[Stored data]

--------------------------------

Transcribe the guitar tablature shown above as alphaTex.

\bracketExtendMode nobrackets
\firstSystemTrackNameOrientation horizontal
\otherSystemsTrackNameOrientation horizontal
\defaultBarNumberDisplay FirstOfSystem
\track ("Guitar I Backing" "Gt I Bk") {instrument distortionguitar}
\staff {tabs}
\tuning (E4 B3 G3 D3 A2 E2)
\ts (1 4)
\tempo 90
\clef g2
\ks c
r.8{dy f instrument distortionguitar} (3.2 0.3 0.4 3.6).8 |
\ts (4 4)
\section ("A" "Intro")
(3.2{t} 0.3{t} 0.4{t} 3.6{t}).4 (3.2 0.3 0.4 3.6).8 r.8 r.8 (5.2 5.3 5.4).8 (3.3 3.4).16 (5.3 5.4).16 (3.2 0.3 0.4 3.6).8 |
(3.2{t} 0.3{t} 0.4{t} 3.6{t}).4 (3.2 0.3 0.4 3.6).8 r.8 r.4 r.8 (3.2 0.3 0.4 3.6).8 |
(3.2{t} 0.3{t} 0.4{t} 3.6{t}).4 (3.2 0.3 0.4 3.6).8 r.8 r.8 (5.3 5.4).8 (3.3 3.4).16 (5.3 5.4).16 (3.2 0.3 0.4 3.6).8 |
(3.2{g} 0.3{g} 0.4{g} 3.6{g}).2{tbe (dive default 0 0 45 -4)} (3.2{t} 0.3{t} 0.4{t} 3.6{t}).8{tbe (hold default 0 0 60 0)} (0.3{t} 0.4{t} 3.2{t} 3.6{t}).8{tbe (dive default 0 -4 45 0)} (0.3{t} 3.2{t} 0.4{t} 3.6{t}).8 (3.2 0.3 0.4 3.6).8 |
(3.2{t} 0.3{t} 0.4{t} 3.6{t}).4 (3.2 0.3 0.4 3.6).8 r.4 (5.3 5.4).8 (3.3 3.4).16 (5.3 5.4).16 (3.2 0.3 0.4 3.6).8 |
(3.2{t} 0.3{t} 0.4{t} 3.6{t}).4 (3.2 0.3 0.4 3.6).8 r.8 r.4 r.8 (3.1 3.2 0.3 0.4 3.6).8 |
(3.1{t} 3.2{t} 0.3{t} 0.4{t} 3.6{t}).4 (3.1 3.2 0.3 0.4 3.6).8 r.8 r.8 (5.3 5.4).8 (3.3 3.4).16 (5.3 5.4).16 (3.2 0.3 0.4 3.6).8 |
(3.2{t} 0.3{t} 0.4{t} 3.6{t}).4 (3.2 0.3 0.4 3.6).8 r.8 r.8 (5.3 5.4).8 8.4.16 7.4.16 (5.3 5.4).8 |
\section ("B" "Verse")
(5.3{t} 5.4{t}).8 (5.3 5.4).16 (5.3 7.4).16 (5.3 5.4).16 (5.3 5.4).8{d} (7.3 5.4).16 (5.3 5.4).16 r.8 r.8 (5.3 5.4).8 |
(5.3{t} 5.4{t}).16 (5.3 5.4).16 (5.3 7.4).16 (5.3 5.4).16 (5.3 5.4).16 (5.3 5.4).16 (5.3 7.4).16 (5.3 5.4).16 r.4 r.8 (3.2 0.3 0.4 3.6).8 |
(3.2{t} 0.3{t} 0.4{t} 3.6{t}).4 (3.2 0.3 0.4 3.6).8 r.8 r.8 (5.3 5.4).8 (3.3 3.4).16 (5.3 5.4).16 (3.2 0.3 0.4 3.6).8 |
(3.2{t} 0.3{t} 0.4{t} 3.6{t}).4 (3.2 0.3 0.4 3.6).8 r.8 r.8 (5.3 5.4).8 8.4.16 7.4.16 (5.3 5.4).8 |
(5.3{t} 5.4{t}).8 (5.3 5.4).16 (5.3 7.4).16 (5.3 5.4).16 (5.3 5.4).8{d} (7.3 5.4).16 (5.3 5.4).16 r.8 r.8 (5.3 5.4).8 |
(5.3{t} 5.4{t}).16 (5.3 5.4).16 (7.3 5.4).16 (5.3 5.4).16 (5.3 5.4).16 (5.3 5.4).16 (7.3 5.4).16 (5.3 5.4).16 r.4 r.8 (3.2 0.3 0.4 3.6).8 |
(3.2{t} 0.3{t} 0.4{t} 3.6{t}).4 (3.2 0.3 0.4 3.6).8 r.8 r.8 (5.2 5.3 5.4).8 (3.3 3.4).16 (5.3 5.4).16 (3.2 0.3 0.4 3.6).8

--------------------------------

▸ **What you are asked to do**
Identify every line of the listing above that contains the string "instrument", and copy each such line. Matching is case-sensitive.

▸ **Solution to this task**
\track ("Guitar I Backing" "Gt I Bk") {instrument distortionguitar}
r.8{dy f instrument distortionguitar} (3.2 0.3 0.4 3.6).8 |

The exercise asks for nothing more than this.